Speaking at an event this week organised by consultancy Barnett Waddingham, Matt Tickle, investment consulting partner, said as inflation is starting to rise, “we’re getting a lot of questions from trustees”.
Risky assets will be volatile, embrace them at your own levels of risk tolerance
Toby Nangle, Columbia Threadneedle Investments
Market intervention has greater impact than political risk
Robert Gall, head of market strategy at Insight Investment, also discussing interest rates, inflation and credit markets, said political risk has been a major focus for investors, but that this might have “been overblown”.
"You can’t get away from the fact that it’s the intervention in markets that is the key thing" to be watching out for in 2017, he said.
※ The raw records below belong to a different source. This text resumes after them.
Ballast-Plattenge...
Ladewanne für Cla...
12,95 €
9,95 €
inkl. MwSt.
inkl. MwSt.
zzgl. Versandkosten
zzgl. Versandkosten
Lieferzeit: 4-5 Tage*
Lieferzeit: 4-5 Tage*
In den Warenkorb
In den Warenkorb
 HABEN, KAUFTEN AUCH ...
For example, regulatory intervention in the derivatives market has led to fundamental changes.
These interventions “can have distorted effects”, said Gall, but investors should not be deflected by this and concentrate on “achieving the objectives and not getting blown around by short-term volatility”.
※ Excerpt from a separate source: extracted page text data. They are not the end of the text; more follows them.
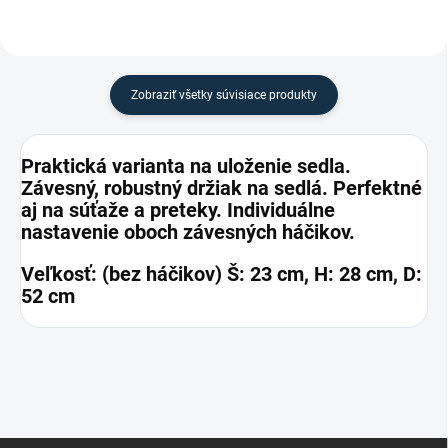
Zobraziť všetky súvisiace produkty
Praktická varianta na uloženie sedla.
Závesný, robustný držiak na sedlá. Perfektné
aj na súťaže a preteky. Individuálne
nastavenie oboch závesných háčikov.
Veľkosť: (bez háčikov) Š: 23 cm, H: 28 cm, D:
52 cm
Z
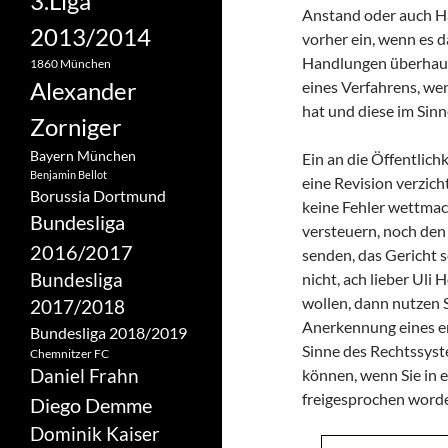
3.Liga
Anstand oder auch Ha
2013/2014
vorher ein, wenn es 
Handlungen überhaup
1860 München
Alexander
eines Verfahrens, w
hat und diese im Sinn
Zorniger
Bayern München
Ein an die Öffentlic
Benjamin Bellot
eine Revision verzich
Borussia Dortmund
keine Fehler wettmac
Bundesliga
versteuern, noch den 
2016/2017
senden, das Gericht s
Bundesliga
nicht, ach lieber Ul
wollen, dann nutzen S
2017/2018
Anerkennung eines ers
Bundesliga 2018/2019
Sinne des Rechtssyst
Chemnitzer FC
Daniel Frahn
können, wenn Sie in 
freigesprochen word
Diego Demme
Dominik Kaiser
He noted that Brexit is reminding investors that “the world is an unpredictable place”. Consequently, “the demand for hedging post-Brexit pushed up quite significantly”.
Understand volatility
Volatility, said Gall, can be “something that people focus a little bit too much on”. If a scheme reviews its portfolio once a quarter, he explained, it can look a lot less volatile than if they look at it every day. Gall emphasised that pension schemes are long-term investors and said people are getting distracted by volatility.
He highlighted the importance of trying to clearly understand the volatility that comes through in portfolios and deciding whether it is “volatility you should be worried about, or volatility you can accept”.
Toby Nangle, global co-head of asset allocation and head of multi-asset EMEA at Columbia Threadneedle Investments, said: “One of the best things that you can do is to really examine yourself in terms of your own willingness to tolerate volatility”.
“Risky assets will be volatile, embrace them at your own levels of risk tolerance,” Nangle advised.
Unbiased advice is hard to find
Bill Whitehead, director at independent trustee company Pentrus, welcomed what he called more considered, moderate views of the impact Brexit and the US president will have on markets. “The end of the world is not nigh, but look out,” he said.
Graeme Simpson, member-nominated trustee director at the Thomson Reuters UK Retirement Plan, said it is hard to get an unbiased view on what the investment future could be like under the Trump presidency, and added: “Volatility is only really an issue when there isn’t return.”